Infecção por zika pode aumentar risco de ter dengue grave; entenda relação
Recentemente, um artigo da Agência Fapesp divulgou os resultados de um estudo que mostra que ter sido infectado pelo vírus zika aumenta o risco de a pessoa ter dengue grave, caso contraia o vírus.
Como as duas viroses transmitidas pelo Aedes aegypti são muito comuns em nossas vidas —em 2023, inclusive, houve um aumento de 15% nos casos de dengue no Brasil— acredito ser muito importante entender a relação entre as doenças.
Já era sabido que subsequentes infecções por diferentes sorotipos de dengue tendem a aumentar o risco da doença. Quando nos infectamos com o sorotipo do dengue 1, por exemplo, nos tornamos imunes a uma possível nova virose provocada por esse tipo de vírus. Porém, se nos infectarmos com o sorotipo 2 do vírus da dengue, a doença tende a ser mais grave.
Lembrando que conhecemos quatro sorotipos do vírus da dengue, dessa forma, infecções múltiplas com diferentes sorotipos do vírus podem acontecer e ser extremamente perigosas, como é o caso da dengue hemorrágica.
Infelizmente, a pesquisa publicada na revista científica "Plos Neglected Tropical Diseases" mostra que ter zika também aumenta o perigo ao contrair dengue futuramente.
O estudo científico investigou amostras de mais de mil pacientes com dengue que já tinham sido infectados anteriormente pelo zika. E foi visto que a infecção prévia foi um agravante para o desfecho do caso de dengue.
O que explica esse maior risco?
Os dois vírus fazem parte do gênero Flavivirus --num linguajar supersimples, podemos dizer que são primos parecidos. Com essa correlação "familiar", eles têm uma relação genética que pode favorecer ao acometimento da doença grave.
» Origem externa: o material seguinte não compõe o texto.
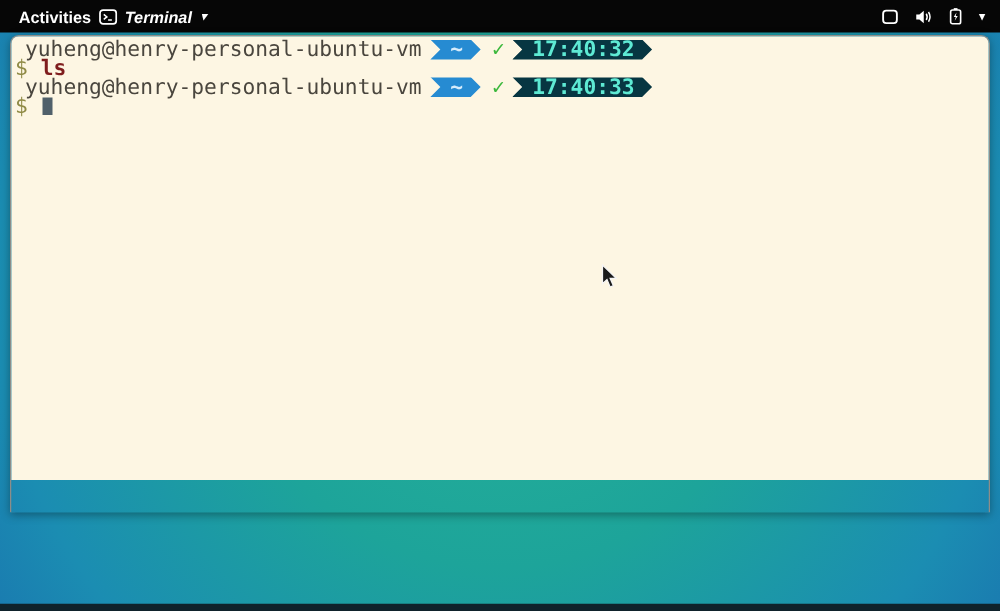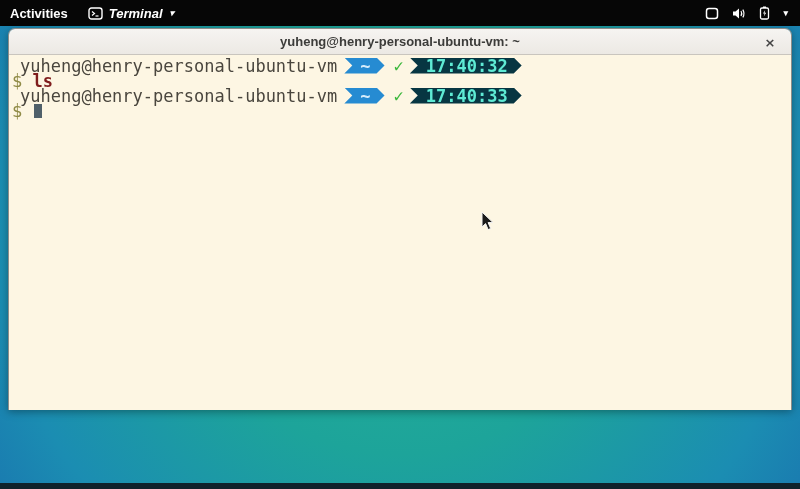"Activities" .tb-left { gap: 20px -> 6px; padding-left: 10px -> 15px }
Isso porque a infecção prévia pelo zika gera anticorpos capazes de reconhecer os sorotipos do vírus da dengue, mas esses anticorpos não têm potencial de neutralizar o vírus da dengue.
Ao ser infectado pela dengue após ter já tido zika, o organismo reconhece o vírus da dengue e começa a produzir os mesmos anticorpos para zika. Mas, como os anticorpos não neutralizam o vírus da dengue, ele segue se replicando, enquanto o organismo segue fabricando os anticorpos não neutralizantes.
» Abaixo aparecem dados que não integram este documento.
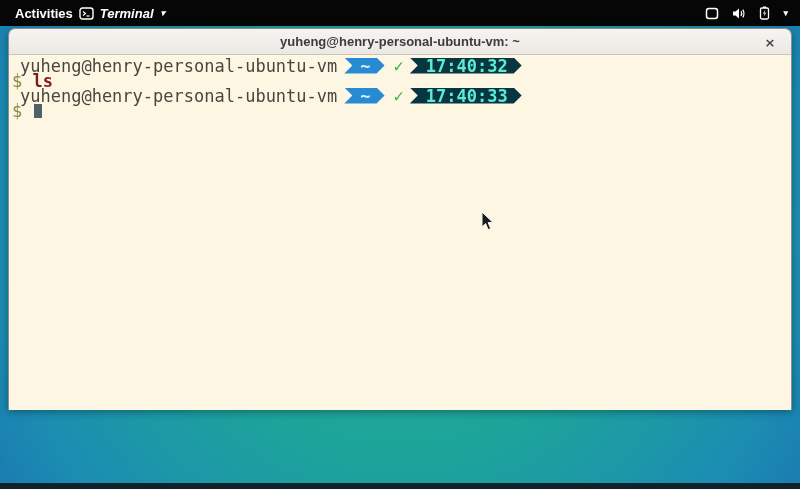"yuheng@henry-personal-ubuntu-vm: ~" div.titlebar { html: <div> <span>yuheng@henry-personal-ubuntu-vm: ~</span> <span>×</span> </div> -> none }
No artigo da Fapesp é sugerido que o aumento da gravidade da dengue se dá justamente por ativação de células T (cuja função, uma delas, é auxiliar a produção de anticorpos). Esse é o chamado "pecado antigênico original", ou seja, quando células T produzidas durante uma infecção anterior estimulam a produção de mais linfócitos no momento em que uma nova infecção acontece.
Como não são específicos para destruir o vírus da dengue, eles acabam induzindo uma produção descontrolada de citocinas inflamatórias, que atacam as proteínas do corpo e provocam danos aos tecidos do organismo e até hemorragias.
Simplificando, a resposta imunológica que foi ativada pela infecção prévia com o vírus zika será superativada com uma infecção posterior com o vírus da dengue. Porém, ao invés da resposta acontecer de forma específica, com a ativação dos componentes imunológicos que vão combater a dengue, na verdade ele vai atacar de forma intensa células do organismo, causando dano no corpo.
O que fazer então? No caso das viroses, prevenção é sempre o melhor caminho.
Volto a dizer que estamos falando de vírus com circulação preocupante em ambientes urbanos, que precisam ser combatidos com estratégias integradas para controle dos vírus da zika, dengue e chikungunya.
Conforme um trabalho que publicamos recentemente na revista científica "Frontiers in Immunology", isso deve ser feito com uma abordagem abrangente, que integre a investigação antiviral, a vacinação e o controle dos vetores (mosquistos que transmitem os vírus).
Precisamos usar todas as estratégias possíveis para lutarmos contra essas e outras viroses que acometem a sociedade e causam um dano enorme à saúde pública.